§ **GOAL OF THE EXERCISE**: Of the lines in the data below, write out exactly those from the one holding "intimidad itinerante, para caminar con Jesús." through the one holding "decir esto.¡ Y adelante! ¡Adelante así!.", both included.

EXCERPTED DATA below:

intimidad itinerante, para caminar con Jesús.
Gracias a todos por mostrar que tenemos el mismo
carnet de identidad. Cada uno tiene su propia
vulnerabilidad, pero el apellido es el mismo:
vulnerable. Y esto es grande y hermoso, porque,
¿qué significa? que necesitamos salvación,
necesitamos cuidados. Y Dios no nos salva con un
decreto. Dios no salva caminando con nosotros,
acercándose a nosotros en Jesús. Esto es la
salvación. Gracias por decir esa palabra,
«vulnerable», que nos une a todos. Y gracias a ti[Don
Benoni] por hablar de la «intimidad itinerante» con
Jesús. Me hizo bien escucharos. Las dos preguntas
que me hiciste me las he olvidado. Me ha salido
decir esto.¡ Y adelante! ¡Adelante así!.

End of EXCERPTED DATA.
EXCERPTED DATA below:

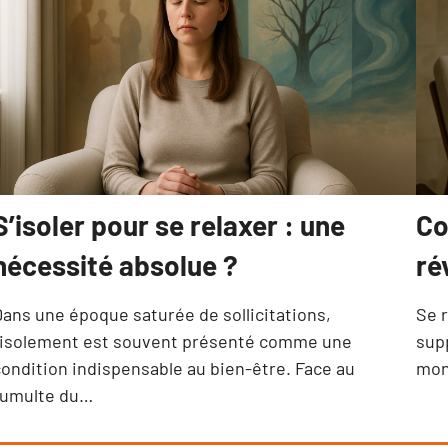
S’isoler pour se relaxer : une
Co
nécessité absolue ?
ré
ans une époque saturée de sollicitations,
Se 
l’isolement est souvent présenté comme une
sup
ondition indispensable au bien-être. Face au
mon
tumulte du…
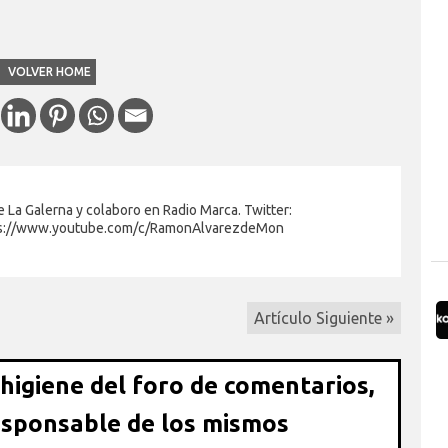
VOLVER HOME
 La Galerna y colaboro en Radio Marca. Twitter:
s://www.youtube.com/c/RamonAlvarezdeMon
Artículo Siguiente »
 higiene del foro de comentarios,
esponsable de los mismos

End of EXCERPTED DATA.
EXCERPTED DATA below:

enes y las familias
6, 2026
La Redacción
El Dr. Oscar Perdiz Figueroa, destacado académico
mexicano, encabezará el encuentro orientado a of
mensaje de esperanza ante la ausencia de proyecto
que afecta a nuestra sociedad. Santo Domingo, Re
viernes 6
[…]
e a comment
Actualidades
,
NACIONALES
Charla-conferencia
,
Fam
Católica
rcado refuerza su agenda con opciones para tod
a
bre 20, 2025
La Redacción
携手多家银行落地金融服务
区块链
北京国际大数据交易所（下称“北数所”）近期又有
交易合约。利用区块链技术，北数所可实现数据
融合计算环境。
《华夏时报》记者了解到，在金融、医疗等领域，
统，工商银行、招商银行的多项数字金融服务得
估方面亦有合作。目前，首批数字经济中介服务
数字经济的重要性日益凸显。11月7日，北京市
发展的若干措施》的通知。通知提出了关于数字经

End of EXCERPTED DATA.

§ **REPLY TO THE TASK**:
intimidad itinerante, para caminar con Jesús.
Gracias a todos por mostrar que tenemos el mismo
carnet de identidad. Cada uno tiene su propia
vulnerabilidad, pero el apellido es el mismo:
vulnerable. Y esto es grande y hermoso, porque,
¿qué significa? que necesitamos salvación,
necesitamos cuidados. Y Dios no nos salva con un
decreto. Dios no salva caminando con nosotros,
acercándose a nosotros en Jesús. Esto es la
salvación. Gracias por decir esa palabra,
«vulnerable», que nos une a todos. Y gracias a ti[Don
Benoni] por hablar de la «intimidad itinerante» con
Jesús. Me hizo bien escucharos. Las dos preguntas
que me hiciste me las he olvidado. Me ha salido
decir esto.¡ Y adelante! ¡Adelante así!.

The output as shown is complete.